The Stepkids formed in 2009 after playing in bands and as sidemen for other musicians for years. Guitarist/vocalist Jeff Gitelman, bassist/keyboardist/vocalist Dan Edinberg and drummer/vocalist Tim Walsh—came together to “really get back to the nucleus of why we play music to begin with, to go back to the art,” notes Gitelman. The resulting music is a gleeful blend of classic jazz, R&B, funk, 70s pop rock and countless other genres and styles to create a uniquely personal brand of modern psychedelic soul.
The Bridgeport, Connecticut-based trio’s one-of-a-kind sound is the result of the creative and instrumental alchemy that occurs whenever they get together, opting to record on a reel-to-reel versus recording songs using loops and samples like many of their contemporaries. “It’s amazing what a human being can do when reacting to another human being,” Gitelman explains. “When you play a song all the way through together, you never play it the same way twice, and that’s the stuff that really excites us. We’re able to come up with humanistic approaches that no machine will ever be able to do.”

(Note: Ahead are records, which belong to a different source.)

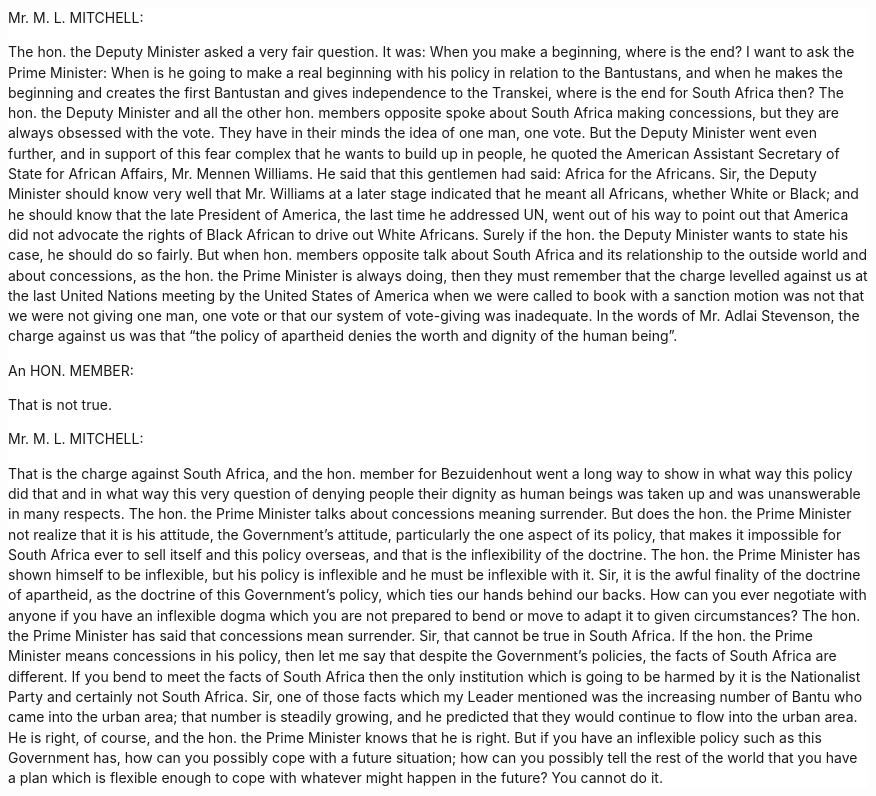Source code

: </speech>

<speech by="#mitchell">

<from>Mr. <person refersTo="hansard_za">M. L. MITCHELL</person>:</from>

<p>The hon. the Deputy Minister asked a very fair question. It was: When you make a beginning, where is the end&#x003F; I want to ask the Prime Minister: When is he going to make a real beginning with his policy in relation to the Bantustans, and when he makes the beginning and creates the first Bantustan and gives independence to the Transkei, where is the end for South Africa then&#x003F; The hon. the Deputy Minister and all the other hon. members opposite spoke about South Africa making concessions, but they are always obsessed with the vote. They have in their minds the idea of one man, one vote. But the Deputy Minister went even further, and in support of this fear complex that he wants to build up in people, he quoted the American Assistant Secretary of State for African Affairs, Mr. Mennen Williams. He said that this gentlemen had said: Africa for the Africans. Sir, the Deputy Minister should know very well that Mr. Williams at a later stage indicated that he meant all Africans, whether White or Black; and he should know that the late President of America, the last time he addressed UN, went out of his way to point out that America did not <span class="col_4811-4812" refersTo="page_1098"/>advocate the rights of Black African to drive out White Africans. Surely if the hon. the Deputy Minister wants to state his case, he should do so fairly. But when hon. members opposite talk about South Africa and its relationship to the outside world and about concessions, as the hon. the Prime Minister is always doing, then they must remember that the charge levelled against us at the last United Nations meeting by the United States of America when we were called to book with a sanction motion was not that we were not giving one man, one vote or that our system of vote-giving was inadequate. In the words of Mr. Adlai Stevenson, the charge against us was that &#x201C;the policy of apartheid denies the worth and dignity of the human being&#x201D;.</p>

</speech>

<speech by="#hon._member">

<from>An <person refersTo="hansard_za">HON. MEMBER</person>:</from>

<p>That is not true.</p>

</speech>

<speech by="#mitchell">

<from>Mr. <person refersTo="hansard_za">M. L. MITCHELL</person>:</from>

<p>That is the charge against South Africa, and the hon. member for Bezuidenhout went a long way to show in what way this policy did that and in what way this very question of denying people their dignity as human beings was taken up and was unanswerable in many respects. The hon. the Prime Minister talks about concessions meaning surrender. But does the hon. the Prime Minister not realize that it is his attitude, the Government&#x2019;s attitude, particularly the one aspect of its policy, that makes it impossible for South Africa ever to sell itself and this policy overseas, and that is the inflexibility of the doctrine. The hon. the Prime Minister has shown himself to be inflexible, but his policy is inflexible and he must be inflexible with it. Sir, it is the awful finality of the doctrine of apartheid, as the doctrine of this Government&#x2019;s policy, which ties our hands behind our backs. How can you ever negotiate with anyone if you have an inflexible dogma which you are not prepared to bend or move to adapt it to given circumstances&#x003F; The hon. the Prime Minister has said that concessions mean surrender. Sir, that cannot be true in South Africa. If the hon. the Prime Minister means concessions in his policy, then let me say that despite the Government&#x2019;s policies, the facts of South Africa are different. If you bend to meet the facts of South Africa then the only institution which is going to be harmed by it is the Nationalist Party and certainly not South Africa. Sir, one of those facts which my Leader mentioned was the increasing number of Bantu who came into the urban area; that number is steadily growing, and he predicted that they would continue to flow into the urban area. He is right, of course, and the hon. the Prime Minister knows that he is right. But if you have an inflexible policy such as this Government has, how can you possibly cope with a future situation; how can you possibly tell the rest of the world that you have a plan which is flexible enough to cope with whatever might happen in the future&#x003F; You cannot do it.</p>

The world got to first hear The Stepkids through their self-titled debut, released on Stones Throw Records in the fall of 2011. The album received critical praise and led to extensive tours of North America, Europe, Japan and Australia, which included stints supporting Kimbra, Mayer Hawthorne & The County, Grace Potter & The Nocturnals, Mates of State and The Horrors. “We started to tour really hard as a band right after our first record and we haven’t really stopped since,” says Edinberg. “Along the way, there have been times where we’ve had to ask ourselves, ‘Are we musicians? Are we businessmen? Or are we both?’”
Out of those thorny questions rises Troubadour, the band’s head-spinning second album. From the opening “Memoirs of Grey” through the closing “The Art of Forgetting,” Troubadour follows the travels and travails of the titular character as he grapples with love, life on the road, and the commercial requirements of the music biz. “The album’s kind of autobiographical,” explains Edinberg. “The troubadour character represents an extremity of who we really are.” “Though honestly,” adds Walsh, “It’s a character anyone can find themselves in.”
On Troubadour, The Stepkids take on and surpass the challenge of making art that resonates beyond the rehearsal space and recording studio and bringing it into the commercial arena. They enchant the listener with the immediately accessible songcraft of cuts like “Sweet Salvation,” “The Lottery” and “Insecure Troubadour,” while transporting them through a multi-colored musical landscape that couldn’t have been conjured up by anyone else.
As anyone who’s ever witnessed an eye-popping Stepkids live performance can attest, the band also strives to extend that creativity to the concert stage. From early on, they’ve utilized kaleidoscopic projections to enhance their music and turn their sets into fully immersive experiences for their audience. But there, too, the band is evolving. “We’ve actually started to do acoustic performances and acoustic videos, broken-down stuff without any production,” says Gitleman. “We’re trying to expand the brand and do more psychedelic stuff, but also more of the revealing, conventional type of performances.” “We thought our fans would want to be able to focus on what we’re actually playing and who’s actually singing,” adds Edinberg. “We’re all for that, too. We like a healthy mix.”
That mixture of intense creative vision and the desire to entertain forms the very essence of what The Stepkids are about. “That’s what I love about Louis Armstrong,” says Gitelman. “He was so deep musically, but he could also let go to the point where it was just raw entertainment and emotion.” “Or even Sun Ra,” suggests Edinberg. “Entertainment was the number one priority at any Sun Ra show.”
Deftly dancing on the ledge between art and commerce, harmonic skill and raw emotion, The Stepkids are just getting started. “I really believe that we still haven’t discovered some of our most exciting stuff,” enthuses Gitelman. “Everybody is so deep musically, there are whole sides of us we haven’t really explored yet.”